Tears tracked down his cheeks, leaving clean lines through the blood and dirt that painted his face like war paint. “But if I'd been like you—”

“If you'd been like me, you'd still be mourning her,” I interrupted, thumbs brushing away tears that kept falling faster than I could catch them. “Being supernatural doesn't make you immune to loss, Nate. It just gives you different nightmares.”

He leaned into my touch despite himself, and I felt some of the rigid tension in his shoulders start to crack. “I should have been able to save her.”

“You tried. You fought for her. That's what matters.” I pressed my forehead against his, breathing in the scent of him beneath the copper tang of blood and violence.

“Your mother saw you fight for her. That's the last thing she knew—that her son loved her enough to try to move mountains to keep her safe.”

Nate's breath hitched, and fresh tears spilled over. “I don't know how to do this without her. I don't know how to exist in a world where she just... isn't.”

The raw honesty in his voice made my chest tight with helplessness.

I pulled him against me, wrapping my arms around him like I could somehow hold all his broken pieces together through sheer force of will.

He collapsed into me, fingers fisting in my shirt like I was the only solid thing left in a world that had just proven how fragile everything could be.

“You don't have to figure it out tonight,” I whispered into his hair, pressing a kiss to the crown of his head. “Tonight, you just have to breathe.”

“I can't.” His voice was muffled against my chest, but I felt every word like a physical blow. “How am I supposed to breathe when she can't?”

“Because she'd want you to.” I tightened my hold on him, letting my own tears fall into his hair. “Because Anna Harrington didn't raise a son who gave up when the world got dark. She raised someone who finds light even when everything else is burning.”

For a moment, we just stood there in the wreckage of what used to be safety, holding each other while the world fell apart around us.

My wolf was silent for once, understanding that this wasn't about pack bonds or supernatural politics.

This was about love and loss and the terrible mathematics of grief.

“I need to sit with her,” Nate finally said, voice steadier but still fragile as spun glass. “I need to... I need to say goodbye.”

I wanted to stay. Wanted to hold him until the grief stopped tearing him apart from the inside. But love sometimes meant knowing when someone needed space to fall apart without an audience.

“Okay,” I said, pressing another kiss to his forehead. “But you're not alone in this. When you're ready, we'll be here.”

Michael finally moved from where he'd been frozen by the window, crossing to kneel beside his wife's body with movements that looked like they hurt. Father and son, keeping vigil over a woman who'd deserved better than to die afraid in her own home.

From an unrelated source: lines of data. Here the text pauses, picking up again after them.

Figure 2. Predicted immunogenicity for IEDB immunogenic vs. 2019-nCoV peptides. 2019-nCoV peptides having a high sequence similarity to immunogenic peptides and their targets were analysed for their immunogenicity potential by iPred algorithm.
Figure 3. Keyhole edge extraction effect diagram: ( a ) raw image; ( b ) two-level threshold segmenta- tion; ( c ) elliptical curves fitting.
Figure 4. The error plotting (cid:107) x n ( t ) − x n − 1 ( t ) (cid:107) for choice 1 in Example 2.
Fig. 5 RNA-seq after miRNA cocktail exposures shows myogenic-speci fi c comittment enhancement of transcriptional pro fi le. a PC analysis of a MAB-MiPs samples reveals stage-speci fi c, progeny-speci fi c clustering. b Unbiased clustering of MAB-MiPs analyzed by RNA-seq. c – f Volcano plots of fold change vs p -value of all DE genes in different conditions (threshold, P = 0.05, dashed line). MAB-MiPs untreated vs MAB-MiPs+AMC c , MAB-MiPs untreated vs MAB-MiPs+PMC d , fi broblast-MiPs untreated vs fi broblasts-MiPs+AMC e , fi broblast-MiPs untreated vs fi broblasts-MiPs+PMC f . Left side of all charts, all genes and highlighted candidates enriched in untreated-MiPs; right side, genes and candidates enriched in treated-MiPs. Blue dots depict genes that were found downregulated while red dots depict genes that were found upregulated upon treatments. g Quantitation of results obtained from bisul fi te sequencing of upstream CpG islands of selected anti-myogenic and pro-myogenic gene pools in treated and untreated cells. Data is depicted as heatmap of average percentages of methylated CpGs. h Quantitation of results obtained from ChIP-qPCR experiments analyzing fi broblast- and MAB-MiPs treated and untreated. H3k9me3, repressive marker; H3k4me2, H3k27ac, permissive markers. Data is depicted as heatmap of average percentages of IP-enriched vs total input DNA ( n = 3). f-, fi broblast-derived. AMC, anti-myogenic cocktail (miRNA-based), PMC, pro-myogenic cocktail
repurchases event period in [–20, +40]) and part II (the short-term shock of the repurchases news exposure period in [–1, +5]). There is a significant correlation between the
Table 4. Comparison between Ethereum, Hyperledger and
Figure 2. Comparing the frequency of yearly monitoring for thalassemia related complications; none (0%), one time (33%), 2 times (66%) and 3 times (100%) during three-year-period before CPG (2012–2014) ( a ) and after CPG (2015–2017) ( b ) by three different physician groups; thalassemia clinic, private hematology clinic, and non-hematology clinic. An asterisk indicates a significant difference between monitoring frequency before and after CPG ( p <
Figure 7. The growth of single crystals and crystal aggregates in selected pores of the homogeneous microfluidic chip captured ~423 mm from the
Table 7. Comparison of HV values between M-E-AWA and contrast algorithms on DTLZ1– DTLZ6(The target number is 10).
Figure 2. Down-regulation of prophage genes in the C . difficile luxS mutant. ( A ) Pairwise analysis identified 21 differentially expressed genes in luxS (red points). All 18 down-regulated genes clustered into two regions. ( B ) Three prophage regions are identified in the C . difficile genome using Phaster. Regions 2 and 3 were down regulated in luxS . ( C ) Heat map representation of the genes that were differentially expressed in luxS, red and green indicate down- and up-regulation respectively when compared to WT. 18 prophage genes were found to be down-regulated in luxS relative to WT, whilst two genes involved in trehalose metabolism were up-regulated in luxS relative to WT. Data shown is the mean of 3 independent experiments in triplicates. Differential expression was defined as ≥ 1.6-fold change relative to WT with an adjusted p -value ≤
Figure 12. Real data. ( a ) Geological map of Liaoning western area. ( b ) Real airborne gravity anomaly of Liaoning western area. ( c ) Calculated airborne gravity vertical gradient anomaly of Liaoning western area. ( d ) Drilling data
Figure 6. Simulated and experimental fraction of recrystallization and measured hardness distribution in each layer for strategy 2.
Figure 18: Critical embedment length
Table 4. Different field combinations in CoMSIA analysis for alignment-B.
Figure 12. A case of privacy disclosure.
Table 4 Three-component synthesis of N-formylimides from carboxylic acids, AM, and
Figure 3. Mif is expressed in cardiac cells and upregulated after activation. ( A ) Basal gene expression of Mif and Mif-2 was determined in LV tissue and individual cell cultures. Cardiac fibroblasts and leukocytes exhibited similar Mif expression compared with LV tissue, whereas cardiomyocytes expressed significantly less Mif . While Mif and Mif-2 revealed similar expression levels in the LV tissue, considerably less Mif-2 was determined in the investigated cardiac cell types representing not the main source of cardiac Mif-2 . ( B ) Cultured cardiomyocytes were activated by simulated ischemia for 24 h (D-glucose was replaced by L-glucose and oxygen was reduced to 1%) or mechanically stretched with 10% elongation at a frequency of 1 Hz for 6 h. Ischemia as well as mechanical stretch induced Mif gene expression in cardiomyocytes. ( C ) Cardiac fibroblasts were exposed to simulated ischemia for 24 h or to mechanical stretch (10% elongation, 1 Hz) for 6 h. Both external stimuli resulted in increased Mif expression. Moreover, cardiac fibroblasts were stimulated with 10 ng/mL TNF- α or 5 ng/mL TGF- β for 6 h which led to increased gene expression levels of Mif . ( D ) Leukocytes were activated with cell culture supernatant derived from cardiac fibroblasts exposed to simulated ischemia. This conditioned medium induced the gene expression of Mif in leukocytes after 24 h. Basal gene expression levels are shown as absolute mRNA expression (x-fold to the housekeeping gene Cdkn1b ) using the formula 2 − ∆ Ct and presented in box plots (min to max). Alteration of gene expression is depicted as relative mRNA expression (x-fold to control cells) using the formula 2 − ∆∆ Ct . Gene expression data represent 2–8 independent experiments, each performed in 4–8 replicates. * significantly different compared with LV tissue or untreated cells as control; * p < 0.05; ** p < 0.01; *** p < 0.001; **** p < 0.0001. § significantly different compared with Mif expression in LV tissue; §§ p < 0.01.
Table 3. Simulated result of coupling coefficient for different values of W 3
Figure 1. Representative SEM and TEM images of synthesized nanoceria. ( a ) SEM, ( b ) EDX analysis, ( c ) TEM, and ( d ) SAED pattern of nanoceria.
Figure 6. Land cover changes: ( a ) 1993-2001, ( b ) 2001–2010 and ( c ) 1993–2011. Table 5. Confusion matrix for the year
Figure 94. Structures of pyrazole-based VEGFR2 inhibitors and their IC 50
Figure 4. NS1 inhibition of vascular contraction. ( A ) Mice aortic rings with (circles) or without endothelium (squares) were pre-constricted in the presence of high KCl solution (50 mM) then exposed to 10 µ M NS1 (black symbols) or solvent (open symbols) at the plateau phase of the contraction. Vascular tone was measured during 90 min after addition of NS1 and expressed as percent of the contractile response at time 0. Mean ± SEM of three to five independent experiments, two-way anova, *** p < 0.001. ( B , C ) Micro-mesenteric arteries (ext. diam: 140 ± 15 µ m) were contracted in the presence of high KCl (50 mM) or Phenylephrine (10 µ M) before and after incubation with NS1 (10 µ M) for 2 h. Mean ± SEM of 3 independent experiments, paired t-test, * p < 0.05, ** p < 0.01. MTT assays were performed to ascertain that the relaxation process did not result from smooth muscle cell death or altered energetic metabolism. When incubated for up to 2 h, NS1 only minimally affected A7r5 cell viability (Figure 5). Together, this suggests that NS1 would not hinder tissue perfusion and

Dad touched my shoulder, gentle pressure that carried decades of understanding about grief.

We left them there, father and son keeping vigil over a woman who'd been the heart of their small family. The walk back felt like a funeral march, each step carrying me further from the boy I loved and deeper into a war that had already cost us more than we could afford to lose.

But for those few minutes, I'd been able to hold him. I'd been able to remind him that he wasn't alone, that grief shared was grief that could be survived.

It would have to be enough. For now, it would have to be enough.